- [How to complete this task]: Tell me how many lines in the data below hold the string "down", and say nothing else.

- [Raw data]:
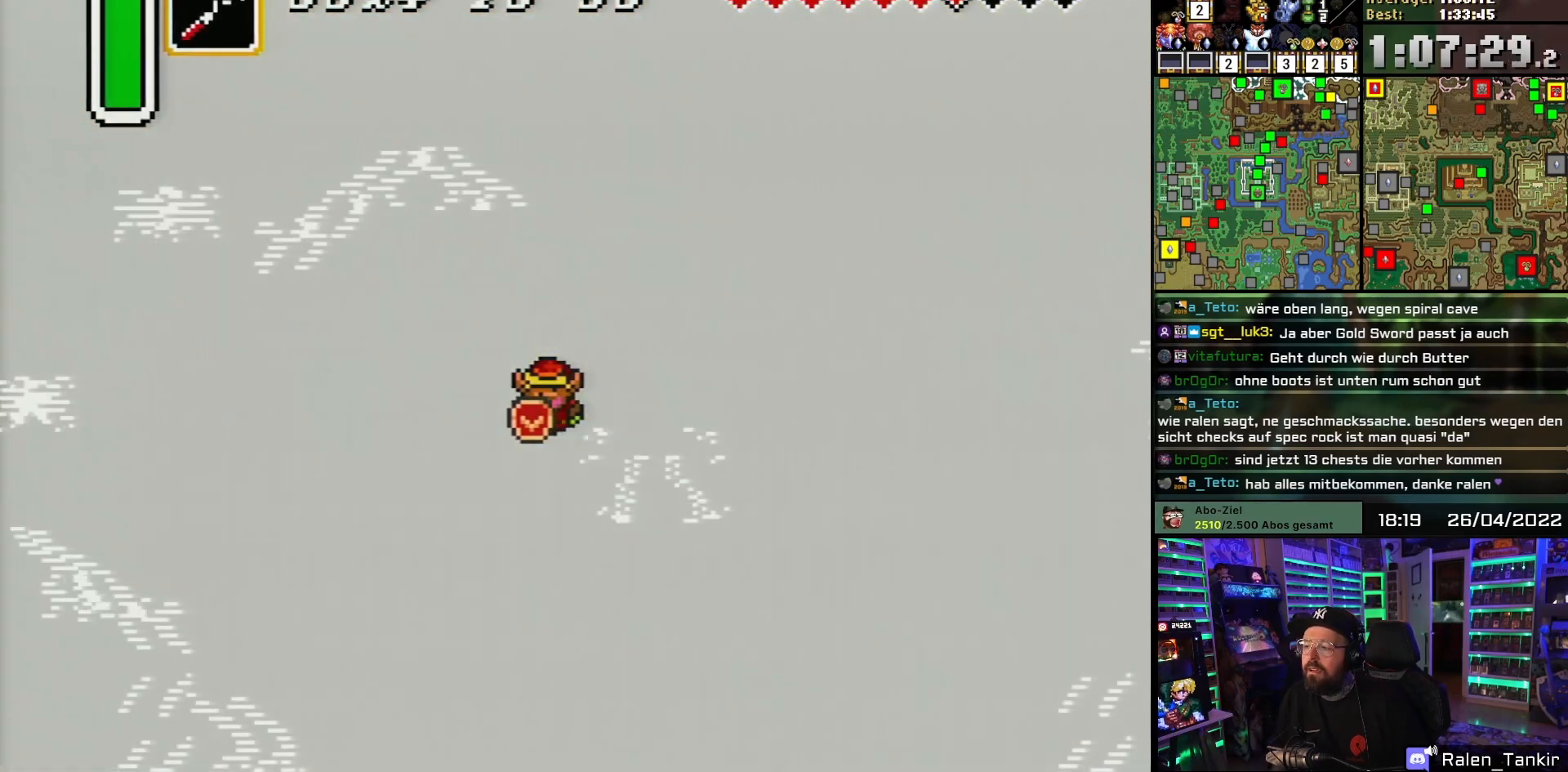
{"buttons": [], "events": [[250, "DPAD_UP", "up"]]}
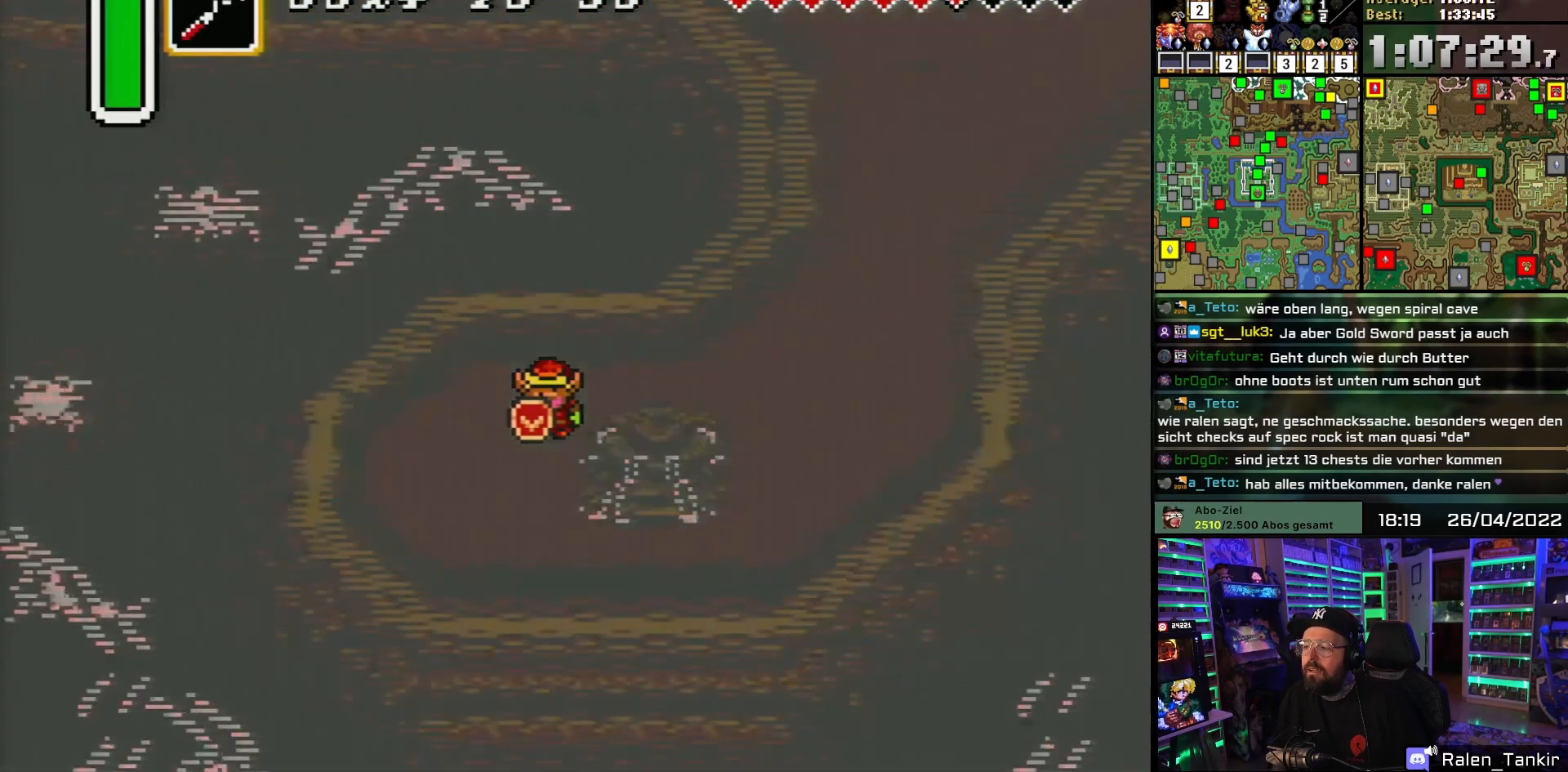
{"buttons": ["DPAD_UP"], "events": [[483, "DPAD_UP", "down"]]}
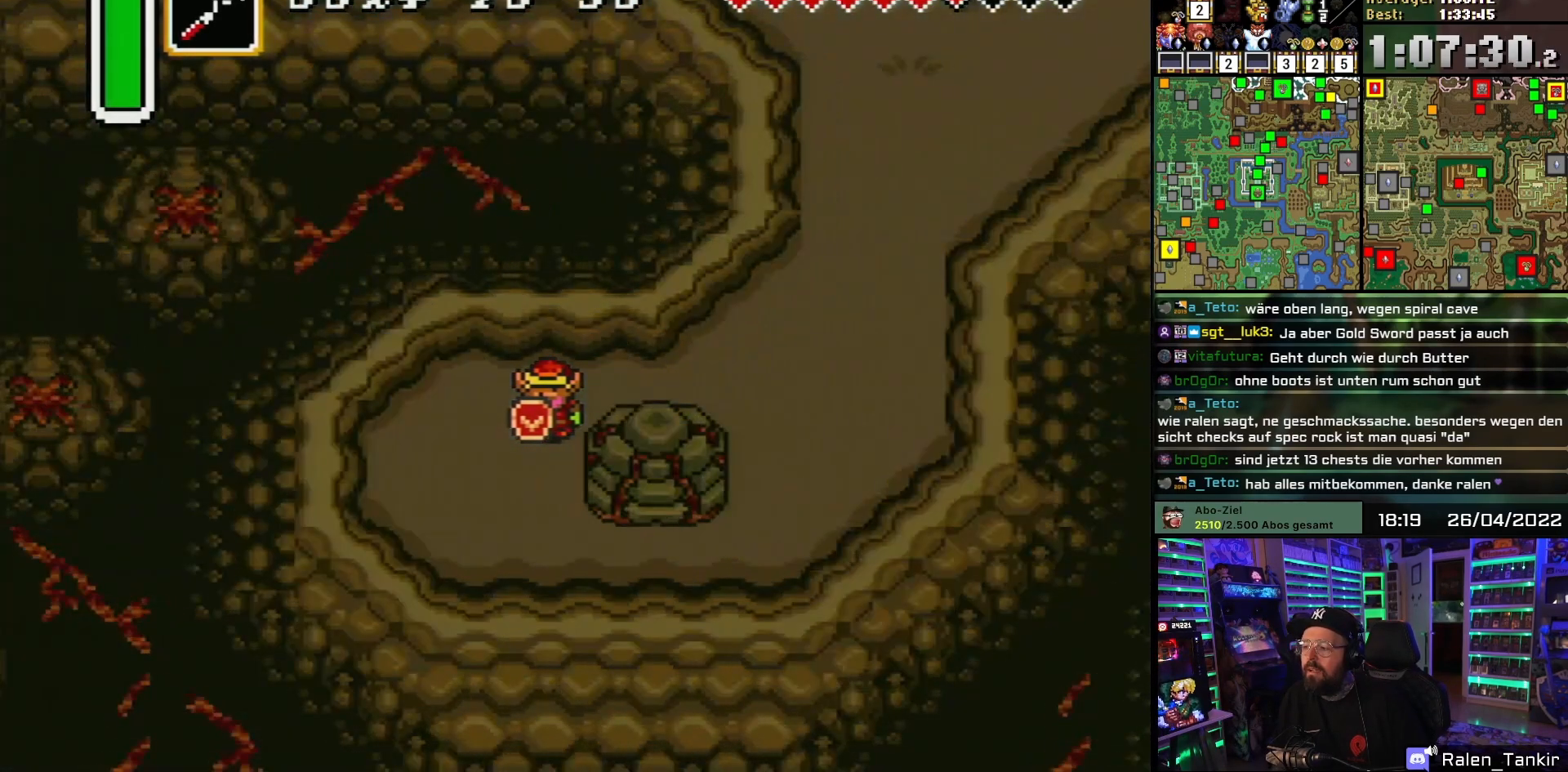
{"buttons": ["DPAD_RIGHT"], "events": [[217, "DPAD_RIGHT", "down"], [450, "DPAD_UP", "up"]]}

...

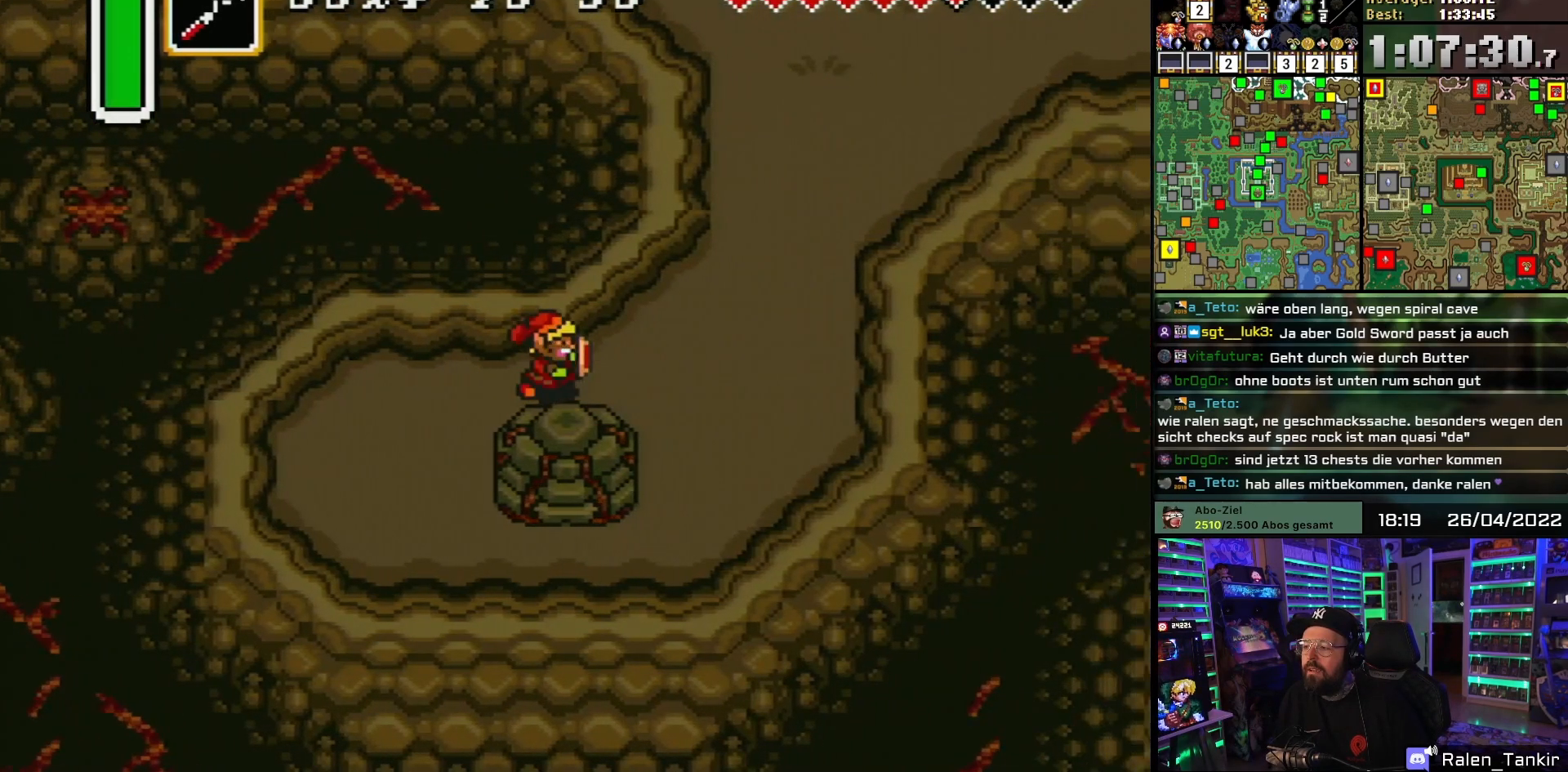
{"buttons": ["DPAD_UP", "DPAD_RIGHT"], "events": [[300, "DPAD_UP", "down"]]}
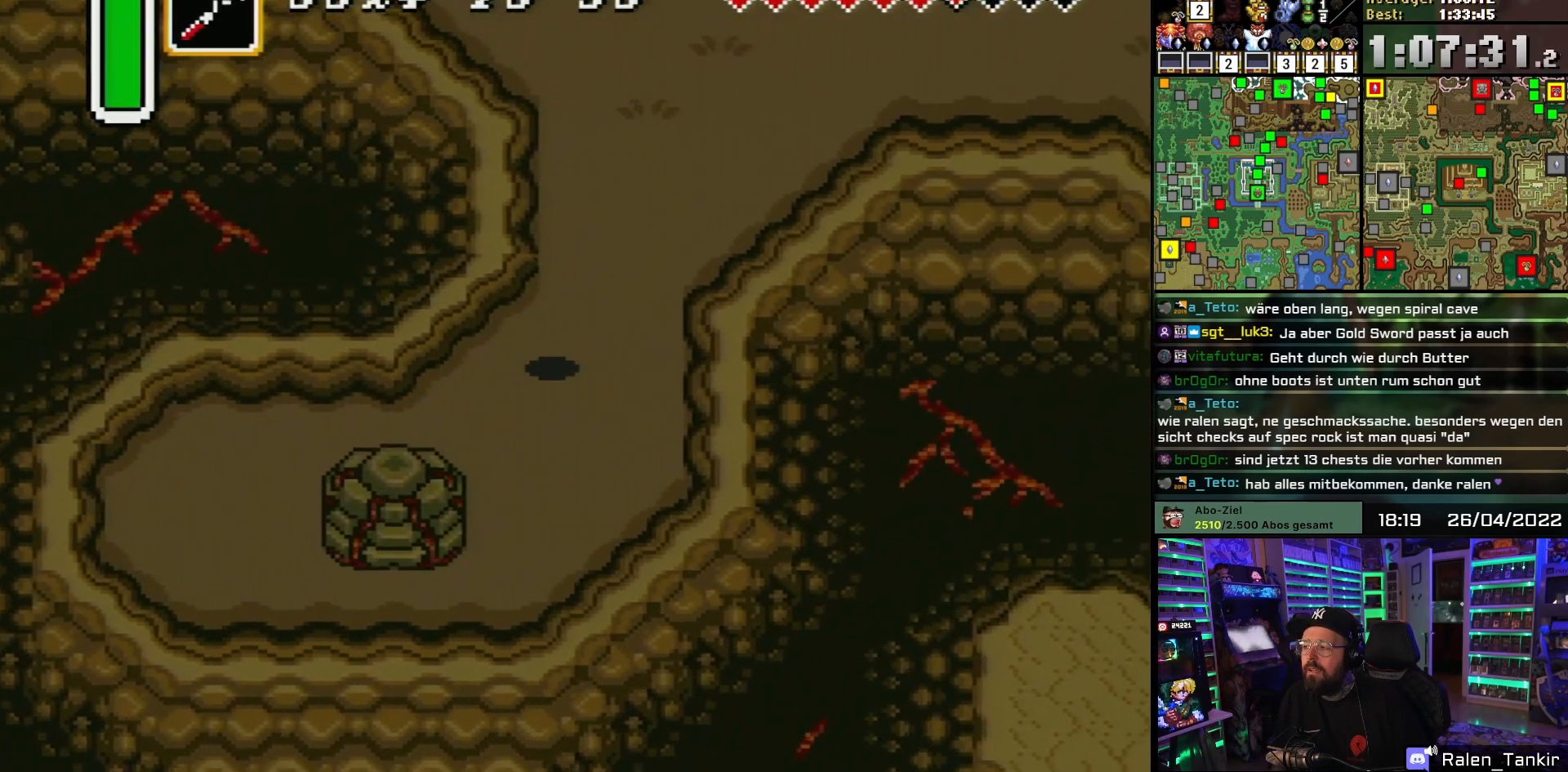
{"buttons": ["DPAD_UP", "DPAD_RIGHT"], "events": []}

- [Solution to this exercise]: 3